• [Try it]: Rewrite the part below that opens with the line containing "Chapman, and her" and closes with the line containing "they had not", replacing "moored" with "anchored" and leaving everything else unchanged.

· · · ·

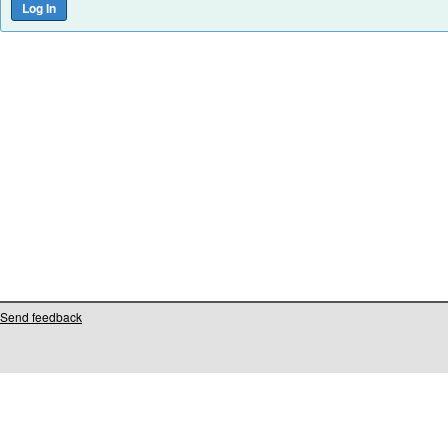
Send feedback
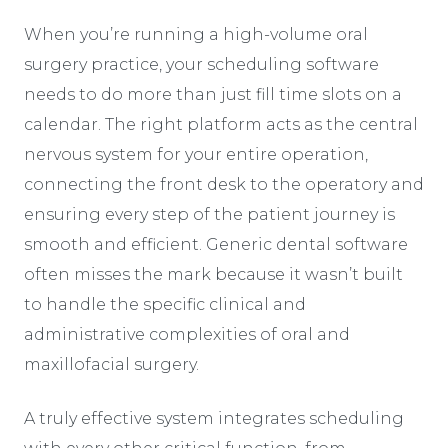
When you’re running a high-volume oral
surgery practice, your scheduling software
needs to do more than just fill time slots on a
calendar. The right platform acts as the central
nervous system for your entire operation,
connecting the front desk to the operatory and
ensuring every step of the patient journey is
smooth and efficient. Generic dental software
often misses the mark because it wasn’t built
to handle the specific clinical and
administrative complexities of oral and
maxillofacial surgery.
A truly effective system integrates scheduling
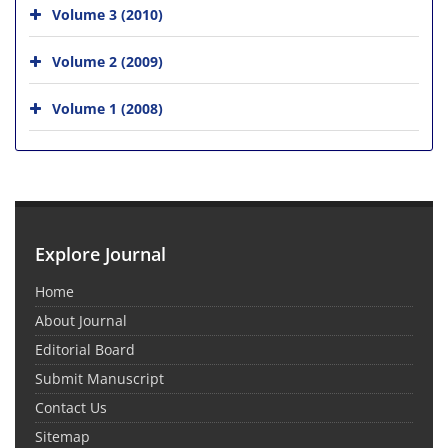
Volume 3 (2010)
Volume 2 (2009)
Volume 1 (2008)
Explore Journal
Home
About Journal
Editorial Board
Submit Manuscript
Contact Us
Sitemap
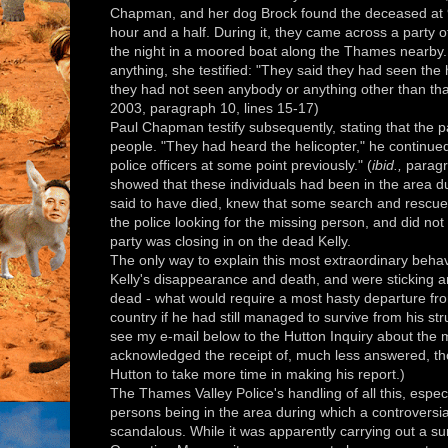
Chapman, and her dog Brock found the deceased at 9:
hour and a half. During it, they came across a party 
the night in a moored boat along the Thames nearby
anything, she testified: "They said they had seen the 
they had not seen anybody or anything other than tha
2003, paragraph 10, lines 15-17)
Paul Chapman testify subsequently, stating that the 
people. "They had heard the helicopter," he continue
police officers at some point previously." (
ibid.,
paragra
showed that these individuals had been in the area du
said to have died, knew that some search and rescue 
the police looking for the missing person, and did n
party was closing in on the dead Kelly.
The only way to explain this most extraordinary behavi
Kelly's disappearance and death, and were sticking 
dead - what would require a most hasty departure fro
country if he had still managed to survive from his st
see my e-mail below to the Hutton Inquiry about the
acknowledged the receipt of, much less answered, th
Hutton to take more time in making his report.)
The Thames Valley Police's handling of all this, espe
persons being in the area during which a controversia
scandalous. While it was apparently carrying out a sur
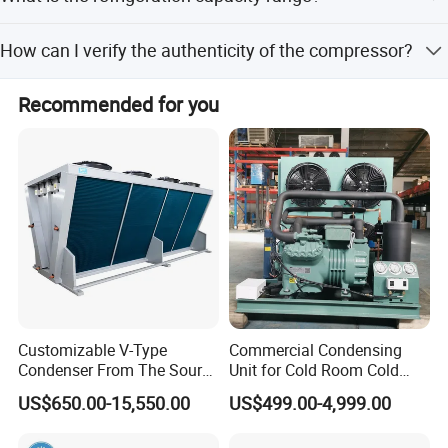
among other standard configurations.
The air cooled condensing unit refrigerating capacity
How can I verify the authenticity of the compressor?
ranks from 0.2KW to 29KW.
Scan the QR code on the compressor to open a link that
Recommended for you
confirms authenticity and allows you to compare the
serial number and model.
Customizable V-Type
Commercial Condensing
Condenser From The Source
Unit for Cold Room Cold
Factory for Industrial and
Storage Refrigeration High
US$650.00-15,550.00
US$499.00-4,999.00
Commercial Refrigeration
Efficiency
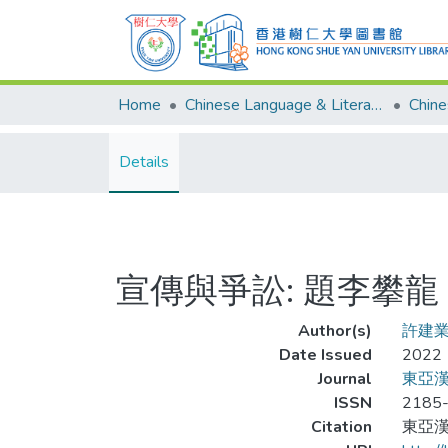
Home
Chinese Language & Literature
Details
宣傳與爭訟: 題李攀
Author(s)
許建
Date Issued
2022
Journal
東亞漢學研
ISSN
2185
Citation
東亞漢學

· · · ·

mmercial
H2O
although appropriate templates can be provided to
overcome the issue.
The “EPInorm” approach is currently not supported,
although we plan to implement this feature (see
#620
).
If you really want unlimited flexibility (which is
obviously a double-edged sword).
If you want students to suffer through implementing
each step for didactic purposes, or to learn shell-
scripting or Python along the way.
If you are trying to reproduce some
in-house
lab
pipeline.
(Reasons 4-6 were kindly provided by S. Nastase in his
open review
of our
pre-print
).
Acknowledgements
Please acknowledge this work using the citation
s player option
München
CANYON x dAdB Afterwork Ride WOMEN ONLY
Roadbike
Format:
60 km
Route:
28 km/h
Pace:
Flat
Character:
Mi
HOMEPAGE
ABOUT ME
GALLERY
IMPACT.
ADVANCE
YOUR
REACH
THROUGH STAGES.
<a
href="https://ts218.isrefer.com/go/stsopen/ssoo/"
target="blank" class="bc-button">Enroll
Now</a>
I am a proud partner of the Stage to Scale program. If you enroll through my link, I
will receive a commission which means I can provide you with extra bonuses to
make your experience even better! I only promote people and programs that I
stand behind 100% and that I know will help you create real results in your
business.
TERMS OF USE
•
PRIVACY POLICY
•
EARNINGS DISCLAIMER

· · · ·

• [Solution for this exercise]:
Chapman, and her dog Brock found the deceased at 9:
hour and a half. During it, they came across a party 
the night in a anchored boat along the Thames nearby
anything, she testified: "They said they had seen the 
they had not seen anybody or anything other than tha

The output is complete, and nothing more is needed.